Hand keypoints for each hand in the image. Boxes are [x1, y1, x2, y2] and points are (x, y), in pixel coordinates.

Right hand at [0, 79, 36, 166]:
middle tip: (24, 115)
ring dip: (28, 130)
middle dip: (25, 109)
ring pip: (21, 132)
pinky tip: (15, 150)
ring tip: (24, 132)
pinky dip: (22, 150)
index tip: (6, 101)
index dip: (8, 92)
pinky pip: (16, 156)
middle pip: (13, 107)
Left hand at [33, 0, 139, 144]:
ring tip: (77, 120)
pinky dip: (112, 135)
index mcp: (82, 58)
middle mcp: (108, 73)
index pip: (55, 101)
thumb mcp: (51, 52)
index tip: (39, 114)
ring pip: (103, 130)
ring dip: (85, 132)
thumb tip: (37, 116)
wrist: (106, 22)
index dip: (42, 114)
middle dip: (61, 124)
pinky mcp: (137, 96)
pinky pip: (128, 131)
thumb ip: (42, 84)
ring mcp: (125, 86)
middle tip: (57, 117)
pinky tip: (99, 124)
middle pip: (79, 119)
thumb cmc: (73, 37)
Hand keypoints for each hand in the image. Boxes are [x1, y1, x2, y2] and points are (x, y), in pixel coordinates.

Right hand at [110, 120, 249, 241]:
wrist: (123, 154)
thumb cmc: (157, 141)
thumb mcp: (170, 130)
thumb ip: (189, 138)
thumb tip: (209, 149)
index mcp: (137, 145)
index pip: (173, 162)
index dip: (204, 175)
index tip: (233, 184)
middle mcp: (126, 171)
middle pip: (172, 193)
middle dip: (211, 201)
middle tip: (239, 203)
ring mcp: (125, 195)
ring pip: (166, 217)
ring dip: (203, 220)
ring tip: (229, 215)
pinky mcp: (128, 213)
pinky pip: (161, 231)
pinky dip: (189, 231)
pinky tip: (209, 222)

--

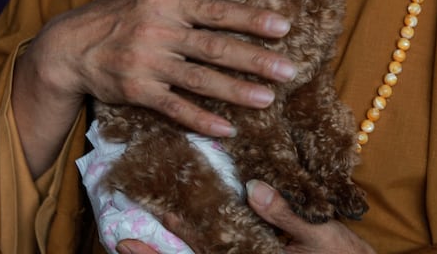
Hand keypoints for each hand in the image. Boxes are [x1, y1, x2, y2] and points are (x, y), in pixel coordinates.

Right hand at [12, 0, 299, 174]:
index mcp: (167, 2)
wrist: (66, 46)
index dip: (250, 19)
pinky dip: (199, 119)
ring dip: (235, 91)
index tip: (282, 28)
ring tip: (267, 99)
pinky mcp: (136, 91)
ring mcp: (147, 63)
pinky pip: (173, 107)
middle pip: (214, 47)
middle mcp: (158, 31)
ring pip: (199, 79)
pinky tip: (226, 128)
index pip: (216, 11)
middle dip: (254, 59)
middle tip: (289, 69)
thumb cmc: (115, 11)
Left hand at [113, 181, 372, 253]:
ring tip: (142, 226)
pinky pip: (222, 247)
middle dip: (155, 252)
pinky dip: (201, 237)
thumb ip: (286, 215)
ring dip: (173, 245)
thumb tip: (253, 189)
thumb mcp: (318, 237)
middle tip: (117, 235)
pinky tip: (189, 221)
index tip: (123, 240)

» **About this exercise**: In your answer, include only the lines above starting at the line that holds "ring tip: (24, 132)" and ending at the line that holds "pinky tip: (209, 222)", copied exactly.

» **Problem solution**:
ring tip: (24, 132)
pinky dip: (22, 150)
index tip: (6, 101)
index dip: (8, 92)
pinky pip: (16, 156)
middle pip: (13, 107)
Left hand at [33, 0, 139, 144]:
ring tip: (77, 120)
pinky dip: (112, 135)
index mcp: (82, 58)
middle mcp: (108, 73)
index pip: (55, 101)
thumb mcp: (51, 52)
index tip: (39, 114)
ring pip: (103, 130)
ring dip: (85, 132)
thumb tip: (37, 116)
wrist: (106, 22)
index dip: (42, 114)
middle dip: (61, 124)
pinky mcp: (137, 96)
pinky pip: (128, 131)
thumb ip: (42, 84)
ring mcp: (125, 86)
middle tip: (57, 117)
pinky tip: (99, 124)
middle pip: (79, 119)
thumb cmc: (73, 37)
Hand keypoints for each hand in the image. Boxes are [x1, y1, x2, y2] and points are (x, y), in pixel coordinates.

Right hand at [110, 120, 249, 241]:
wrist: (123, 154)
thumb cmc: (157, 141)
thumb mcp: (170, 130)
thumb ip: (189, 138)
thumb tip: (209, 149)
index mcp: (137, 145)
index pip: (173, 162)
index dip: (204, 175)
index tip: (233, 184)
middle mcp: (126, 171)
middle pip: (172, 193)
middle dip: (211, 201)
middle tip: (239, 203)
ring mcp: (125, 195)
ring pip: (166, 217)
ring dip: (203, 220)
ring tip: (229, 215)
pinky mcp: (128, 213)
pinky pip: (161, 231)
pinky dip: (189, 231)
pinky tip: (209, 222)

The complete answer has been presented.